▶ _Task brief_:
Repeat, exactly as written, the line with "Angry Birds: Summer" and every line that follows it in the material below, ending with the last.

(Dataset records Opens)

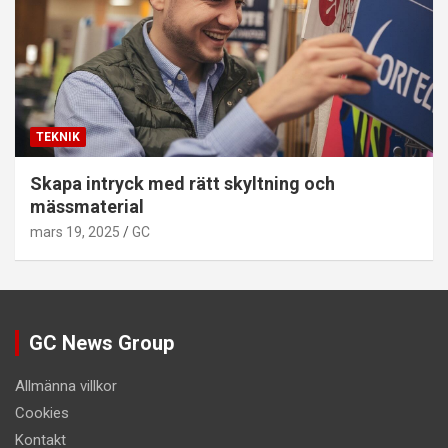
TEKNIK
Skapa intryck med rätt skyltning och
mässmaterial
mars 19, 2025
GC
GC News Group
Allmänna villkor
Cookies
Kontakt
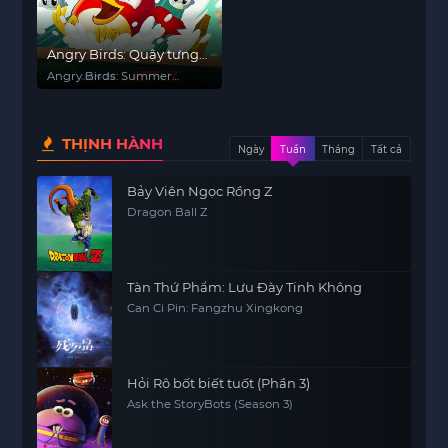
Angry Birds: Quậy tưng
mùa hè
Angry Birds: Summer
Madness
THỊNH HÀNH
Ngày
Tuần
Tháng
Tất cả
Bảy Viên Ngọc Rồng Z
Dragon Ball Z
Tàn Thứ Phẩm: Lưu Đày Tinh Không
Can Ci Pin: Fangzhu Xingkong
Hỏi Rô bốt biết tuốt (Phần 3)
Ask the StoryBots (Season 3)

(Dataset records Closes)

▶ _Solution below_:
Angry Birds: Summer
Madness
THỊNH HÀNH
Ngày
Tuần
Tháng
Tất cả
Bảy Viên Ngọc Rồng Z
Dragon Ball Z
Tàn Thứ Phẩm: Lưu Đày Tinh Không
Can Ci Pin: Fangzhu Xingkong
Hỏi Rô bốt biết tuốt (Phần 3)
Ask the StoryBots (Season 3)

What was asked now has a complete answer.